→ Page excerpt:
——
Personal information
- Full name: Steven Smith
- Nickname: "Smudger"
- Born: 16 May 1979 (age 46) Maidstone, Kent, England
- Home town: Maidstone, Kent, England

Darts information
- Playing darts since: 1996
- Darts: 22g Signature
- Laterality: Right-handed
- Walk-on music: "Everything Is Average Nowadays" by Kaiser Chiefs

Organisation (see split in darts)
- PDC: 2003–2019

PDC premier events – best performances
- World Championship: Last 40: 2004
- UK Open: Last 32: 2007, 2008
- Desert Classic: Last 16: 2006

Other tournament wins
| WDF Europe Cup Youth Boys Overall | 1997 |
| WDF Europe Cup Youth Boys Pairs | 1997 |
| WDF Europe Cup Youth Boys Teams | 1997 |
| Torremolinos Open | 2022 |

= Steve Smith (darts player) =

English darts player

Steven "Steve" Smith (born 16 May 1979) is an English former professional darts player who played in Professional Darts Corporation (PDC) events. He has the nickname Smudger.
——
Dataset rows:
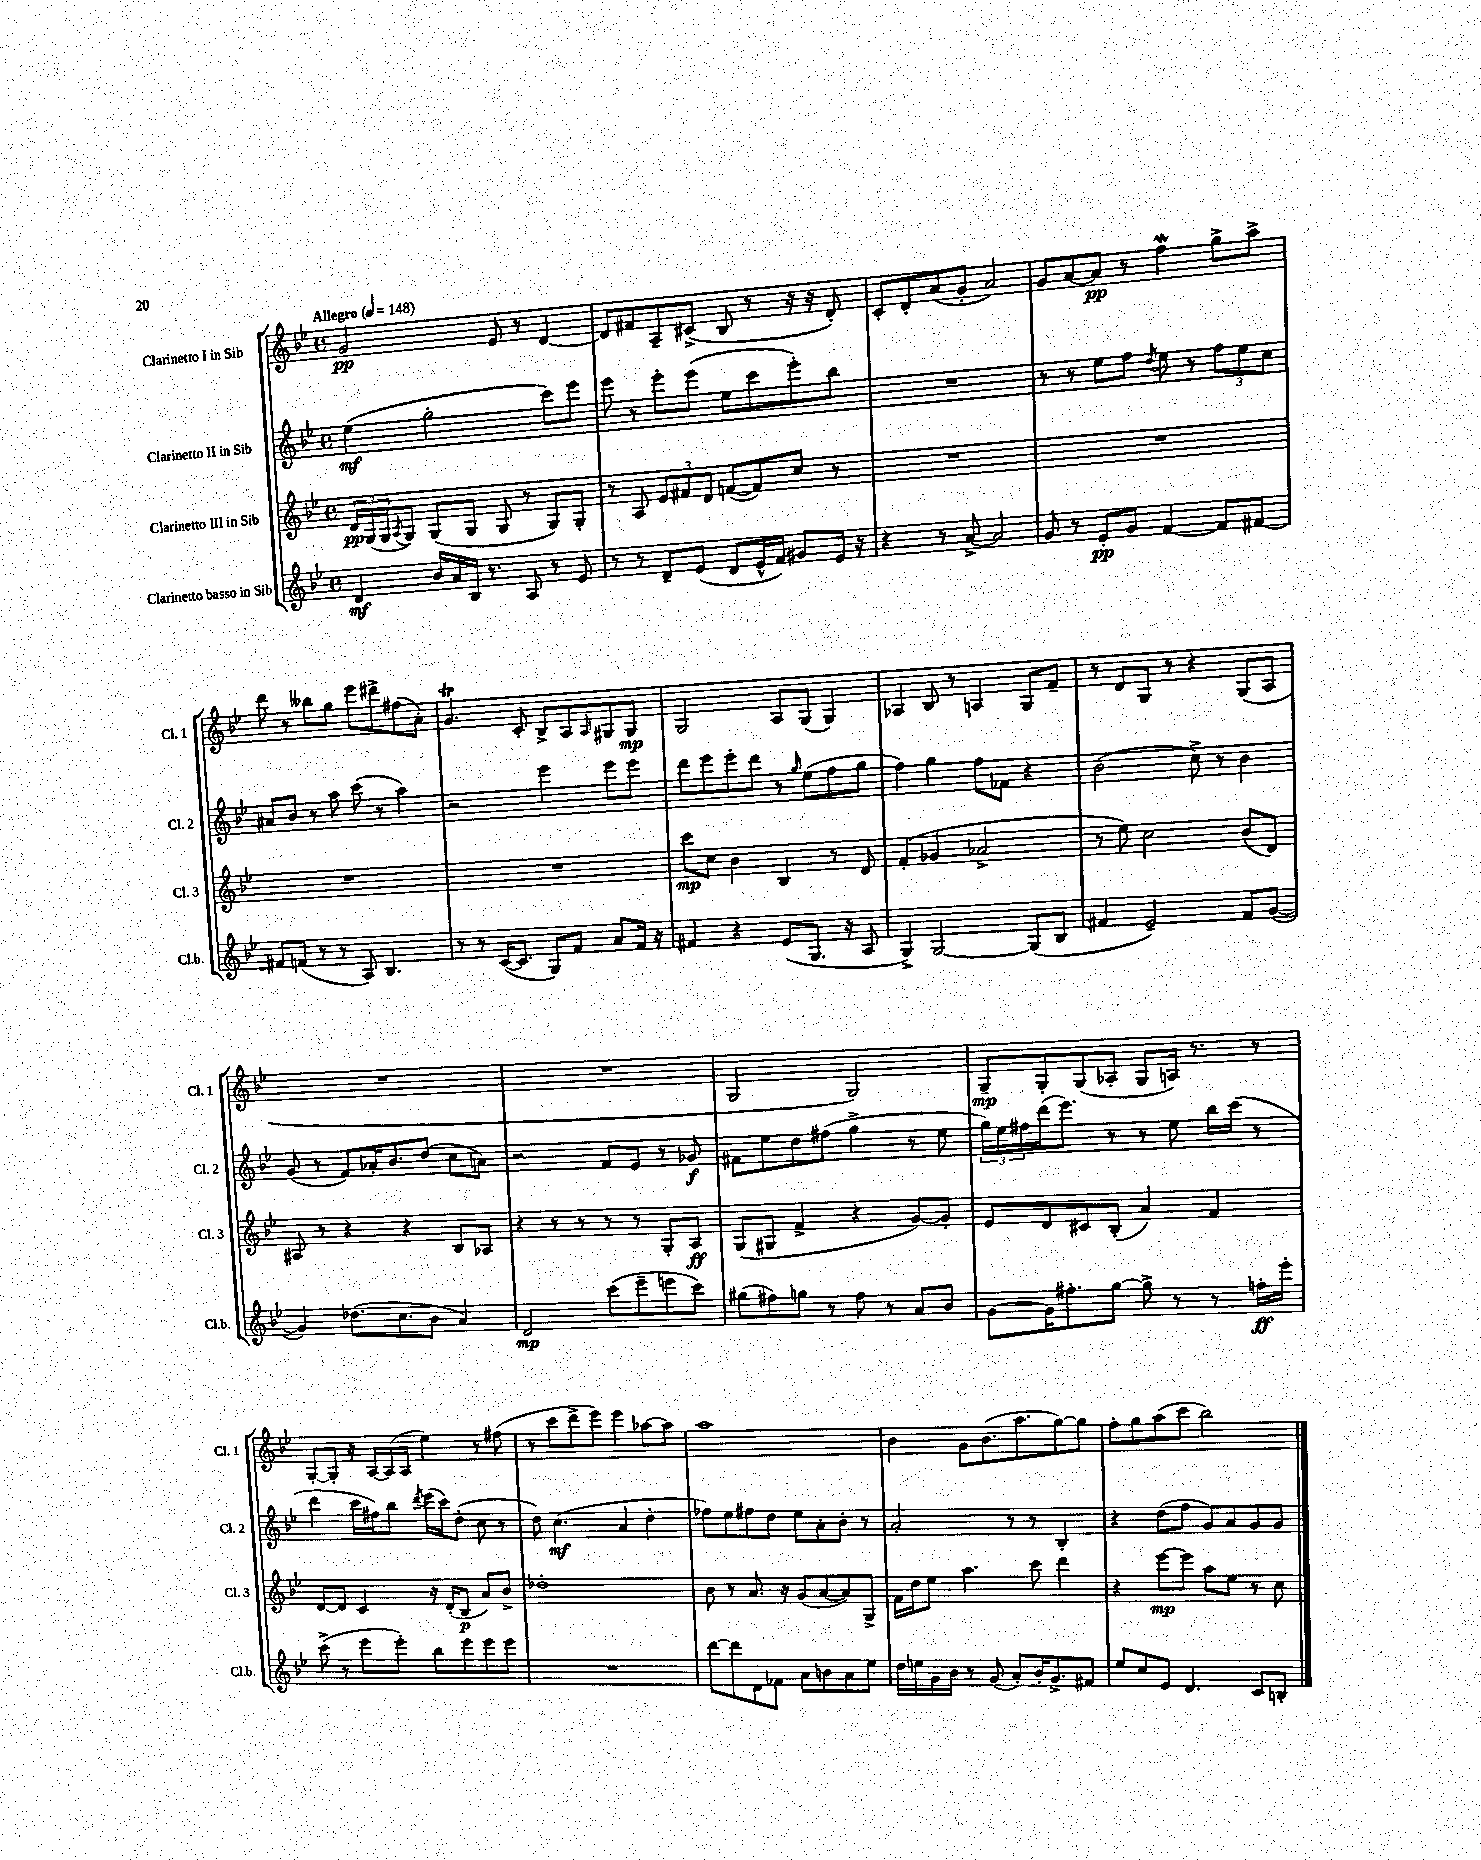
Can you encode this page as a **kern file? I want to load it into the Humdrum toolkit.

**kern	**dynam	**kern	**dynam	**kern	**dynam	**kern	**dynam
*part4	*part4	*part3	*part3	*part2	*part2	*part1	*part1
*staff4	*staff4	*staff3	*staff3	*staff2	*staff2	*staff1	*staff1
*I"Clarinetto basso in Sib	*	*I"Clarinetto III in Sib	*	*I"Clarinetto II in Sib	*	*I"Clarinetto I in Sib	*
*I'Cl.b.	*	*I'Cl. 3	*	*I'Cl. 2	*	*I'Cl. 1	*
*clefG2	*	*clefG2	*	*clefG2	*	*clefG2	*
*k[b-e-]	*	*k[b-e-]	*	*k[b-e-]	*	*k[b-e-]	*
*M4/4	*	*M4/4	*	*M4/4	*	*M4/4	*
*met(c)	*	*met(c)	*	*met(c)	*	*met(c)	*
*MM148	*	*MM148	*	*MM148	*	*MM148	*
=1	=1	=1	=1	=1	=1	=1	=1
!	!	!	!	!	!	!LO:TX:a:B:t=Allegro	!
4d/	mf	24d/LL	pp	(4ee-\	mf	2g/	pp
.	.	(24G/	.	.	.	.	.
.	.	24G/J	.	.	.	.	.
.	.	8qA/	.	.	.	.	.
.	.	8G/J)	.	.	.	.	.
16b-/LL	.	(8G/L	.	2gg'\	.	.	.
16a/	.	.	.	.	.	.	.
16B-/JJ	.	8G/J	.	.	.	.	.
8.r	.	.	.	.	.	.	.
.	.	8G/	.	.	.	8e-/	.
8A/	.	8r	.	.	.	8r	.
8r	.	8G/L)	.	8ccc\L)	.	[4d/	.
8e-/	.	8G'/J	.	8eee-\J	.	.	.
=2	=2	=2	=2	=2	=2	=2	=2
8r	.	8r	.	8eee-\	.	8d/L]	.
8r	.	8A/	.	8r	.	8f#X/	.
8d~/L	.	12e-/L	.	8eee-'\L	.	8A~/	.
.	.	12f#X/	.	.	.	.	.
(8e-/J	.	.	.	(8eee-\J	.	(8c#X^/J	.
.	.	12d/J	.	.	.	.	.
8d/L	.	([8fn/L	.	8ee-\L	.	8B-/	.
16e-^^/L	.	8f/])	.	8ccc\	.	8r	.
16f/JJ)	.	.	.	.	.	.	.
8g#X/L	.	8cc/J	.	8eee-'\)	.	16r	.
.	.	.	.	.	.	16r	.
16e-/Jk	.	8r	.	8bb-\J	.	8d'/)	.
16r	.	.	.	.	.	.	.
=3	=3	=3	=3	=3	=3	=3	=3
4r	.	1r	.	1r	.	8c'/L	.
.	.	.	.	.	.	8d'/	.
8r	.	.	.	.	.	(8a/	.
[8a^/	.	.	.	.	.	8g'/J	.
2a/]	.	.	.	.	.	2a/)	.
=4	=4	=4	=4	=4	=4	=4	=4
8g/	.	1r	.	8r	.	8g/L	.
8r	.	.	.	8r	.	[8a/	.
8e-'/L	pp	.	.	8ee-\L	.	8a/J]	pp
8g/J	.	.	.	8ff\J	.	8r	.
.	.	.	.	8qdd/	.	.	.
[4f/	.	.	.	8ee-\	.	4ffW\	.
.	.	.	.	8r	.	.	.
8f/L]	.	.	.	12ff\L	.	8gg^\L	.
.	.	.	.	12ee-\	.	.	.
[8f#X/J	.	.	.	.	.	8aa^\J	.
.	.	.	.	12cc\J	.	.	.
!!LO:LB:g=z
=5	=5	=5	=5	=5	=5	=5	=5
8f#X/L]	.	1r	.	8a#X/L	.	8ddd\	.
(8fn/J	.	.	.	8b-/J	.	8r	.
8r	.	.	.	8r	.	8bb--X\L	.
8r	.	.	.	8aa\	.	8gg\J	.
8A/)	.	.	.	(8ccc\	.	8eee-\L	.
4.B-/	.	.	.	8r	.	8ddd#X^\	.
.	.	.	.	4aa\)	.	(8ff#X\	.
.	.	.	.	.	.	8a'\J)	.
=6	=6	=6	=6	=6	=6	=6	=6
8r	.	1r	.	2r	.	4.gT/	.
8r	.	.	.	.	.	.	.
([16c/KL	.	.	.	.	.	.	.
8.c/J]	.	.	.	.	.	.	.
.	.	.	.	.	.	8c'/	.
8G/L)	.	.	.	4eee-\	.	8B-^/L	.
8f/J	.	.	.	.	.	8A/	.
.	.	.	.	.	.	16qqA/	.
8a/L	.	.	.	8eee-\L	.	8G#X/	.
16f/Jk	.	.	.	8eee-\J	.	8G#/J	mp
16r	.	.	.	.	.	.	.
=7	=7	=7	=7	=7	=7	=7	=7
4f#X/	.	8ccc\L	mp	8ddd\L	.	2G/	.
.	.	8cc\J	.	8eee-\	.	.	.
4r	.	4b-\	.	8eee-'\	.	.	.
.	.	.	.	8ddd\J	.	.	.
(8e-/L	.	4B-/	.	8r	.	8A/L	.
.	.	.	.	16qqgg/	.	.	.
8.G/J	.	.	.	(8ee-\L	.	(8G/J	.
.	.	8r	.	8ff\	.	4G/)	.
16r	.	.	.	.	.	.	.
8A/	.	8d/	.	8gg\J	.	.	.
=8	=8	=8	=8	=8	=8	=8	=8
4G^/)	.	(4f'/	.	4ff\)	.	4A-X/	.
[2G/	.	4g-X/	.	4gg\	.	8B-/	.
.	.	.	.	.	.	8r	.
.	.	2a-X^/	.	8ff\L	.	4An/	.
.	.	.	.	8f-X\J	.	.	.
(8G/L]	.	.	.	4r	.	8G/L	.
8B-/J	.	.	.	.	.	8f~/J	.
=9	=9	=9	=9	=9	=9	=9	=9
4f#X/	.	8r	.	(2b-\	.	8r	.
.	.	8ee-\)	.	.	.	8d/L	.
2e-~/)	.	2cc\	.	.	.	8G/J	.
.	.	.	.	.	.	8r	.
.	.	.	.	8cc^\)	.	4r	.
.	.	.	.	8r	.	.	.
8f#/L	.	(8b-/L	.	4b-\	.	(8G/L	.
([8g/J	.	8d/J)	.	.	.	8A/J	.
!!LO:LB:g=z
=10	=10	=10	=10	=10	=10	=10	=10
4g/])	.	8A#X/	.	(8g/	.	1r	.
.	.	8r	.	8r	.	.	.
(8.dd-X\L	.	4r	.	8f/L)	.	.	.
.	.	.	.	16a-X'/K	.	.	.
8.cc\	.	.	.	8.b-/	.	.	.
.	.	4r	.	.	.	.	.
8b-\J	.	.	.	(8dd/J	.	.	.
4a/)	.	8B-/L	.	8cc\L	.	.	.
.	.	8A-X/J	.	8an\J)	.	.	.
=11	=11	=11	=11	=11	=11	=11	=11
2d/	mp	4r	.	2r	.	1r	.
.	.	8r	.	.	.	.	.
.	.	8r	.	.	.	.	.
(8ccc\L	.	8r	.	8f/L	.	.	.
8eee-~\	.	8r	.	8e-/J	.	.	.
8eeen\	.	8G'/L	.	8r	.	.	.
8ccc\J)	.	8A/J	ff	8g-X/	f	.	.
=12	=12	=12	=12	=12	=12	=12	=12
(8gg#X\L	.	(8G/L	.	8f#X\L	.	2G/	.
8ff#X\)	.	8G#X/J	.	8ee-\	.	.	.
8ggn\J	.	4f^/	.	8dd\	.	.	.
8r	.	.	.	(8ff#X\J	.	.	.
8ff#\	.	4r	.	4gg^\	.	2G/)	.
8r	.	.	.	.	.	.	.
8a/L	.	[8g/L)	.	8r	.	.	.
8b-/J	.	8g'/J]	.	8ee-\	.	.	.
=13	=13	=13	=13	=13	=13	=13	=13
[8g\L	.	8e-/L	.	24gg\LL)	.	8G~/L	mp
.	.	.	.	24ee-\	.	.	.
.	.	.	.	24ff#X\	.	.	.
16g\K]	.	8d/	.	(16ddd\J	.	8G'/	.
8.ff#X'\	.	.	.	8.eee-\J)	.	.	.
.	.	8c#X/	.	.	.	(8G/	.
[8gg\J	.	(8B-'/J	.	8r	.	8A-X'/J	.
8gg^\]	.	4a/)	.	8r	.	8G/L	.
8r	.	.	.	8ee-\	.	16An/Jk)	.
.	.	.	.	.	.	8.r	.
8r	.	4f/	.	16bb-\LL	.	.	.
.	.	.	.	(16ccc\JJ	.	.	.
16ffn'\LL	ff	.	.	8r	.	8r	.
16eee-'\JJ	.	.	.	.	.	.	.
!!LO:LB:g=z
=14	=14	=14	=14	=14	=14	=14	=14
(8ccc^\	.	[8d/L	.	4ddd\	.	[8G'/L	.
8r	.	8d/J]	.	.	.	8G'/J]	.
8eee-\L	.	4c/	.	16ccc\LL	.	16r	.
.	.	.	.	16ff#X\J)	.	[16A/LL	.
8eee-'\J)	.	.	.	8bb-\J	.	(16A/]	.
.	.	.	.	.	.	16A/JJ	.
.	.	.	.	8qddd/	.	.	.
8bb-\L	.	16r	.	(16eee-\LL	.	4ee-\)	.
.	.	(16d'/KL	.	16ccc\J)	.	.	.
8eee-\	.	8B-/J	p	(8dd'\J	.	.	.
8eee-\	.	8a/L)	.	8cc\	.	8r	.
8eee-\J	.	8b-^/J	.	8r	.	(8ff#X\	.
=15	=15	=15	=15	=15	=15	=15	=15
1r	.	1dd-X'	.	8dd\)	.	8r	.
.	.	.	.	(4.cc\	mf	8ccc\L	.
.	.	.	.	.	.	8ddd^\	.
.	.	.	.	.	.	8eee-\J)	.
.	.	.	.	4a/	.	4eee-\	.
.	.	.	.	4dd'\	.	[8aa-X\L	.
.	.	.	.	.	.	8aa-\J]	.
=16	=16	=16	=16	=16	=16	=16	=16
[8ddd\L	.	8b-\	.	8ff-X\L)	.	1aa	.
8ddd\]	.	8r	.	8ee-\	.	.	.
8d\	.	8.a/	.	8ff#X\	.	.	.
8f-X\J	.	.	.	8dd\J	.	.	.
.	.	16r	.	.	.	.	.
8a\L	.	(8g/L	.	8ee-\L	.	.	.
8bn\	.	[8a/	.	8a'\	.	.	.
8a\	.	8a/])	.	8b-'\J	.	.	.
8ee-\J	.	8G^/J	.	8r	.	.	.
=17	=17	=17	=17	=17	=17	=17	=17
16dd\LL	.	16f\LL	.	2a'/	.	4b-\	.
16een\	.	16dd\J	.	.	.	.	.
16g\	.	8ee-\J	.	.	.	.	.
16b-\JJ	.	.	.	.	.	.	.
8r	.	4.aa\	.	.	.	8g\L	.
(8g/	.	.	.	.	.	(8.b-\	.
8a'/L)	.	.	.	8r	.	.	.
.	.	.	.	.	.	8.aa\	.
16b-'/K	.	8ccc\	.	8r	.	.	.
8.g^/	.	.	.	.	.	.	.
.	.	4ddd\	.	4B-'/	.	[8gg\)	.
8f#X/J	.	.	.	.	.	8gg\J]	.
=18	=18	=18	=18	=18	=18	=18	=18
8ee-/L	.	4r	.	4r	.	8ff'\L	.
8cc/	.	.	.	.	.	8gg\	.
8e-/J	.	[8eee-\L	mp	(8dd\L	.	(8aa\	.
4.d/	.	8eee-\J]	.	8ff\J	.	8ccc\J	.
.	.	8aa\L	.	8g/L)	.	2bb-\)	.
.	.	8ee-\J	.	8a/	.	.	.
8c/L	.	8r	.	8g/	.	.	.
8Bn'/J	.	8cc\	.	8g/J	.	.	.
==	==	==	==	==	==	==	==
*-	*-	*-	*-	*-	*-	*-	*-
——
→ Tasks:
- 1) How many lines of the listing contain the string "kern"? Case counts, and the reply should be the number alone.
- 2) Continue the profile of the darts player Steve Smith from the point where it stops.

→ The responses:
- 1) 2

- 2)
== Career ==
Smith played in the 2004 PDC World Darts Championship, beating Norman Madhoo of Guyana in the last 48 to reach the last 40 stage, where he lost 3–0 to Mark Dudbridge of England.

Smith's best performance in a PDC major was arguably his last 16 performance in the 2006 Desert Classic, where he lost 3–0 in sets to Raymond van Barneveld.

Smith played in his second world championship in the 2007 PDC World Darts Championship, where he lost 3–0 to Denis Ovens of England in the last 64 stage.

== Playing style ==
Smith was a consistent scorer and finisher who was aggressive on high checkouts. His stance incorporated a prominent lean and he threw at a steady pace.

== World Championship results ==

=== PDC ===
- 2004: Last 40: (lost to Mark Dudbridge 0–3)
- 2007: Last 64: (lost to Denis Ovens 0–3)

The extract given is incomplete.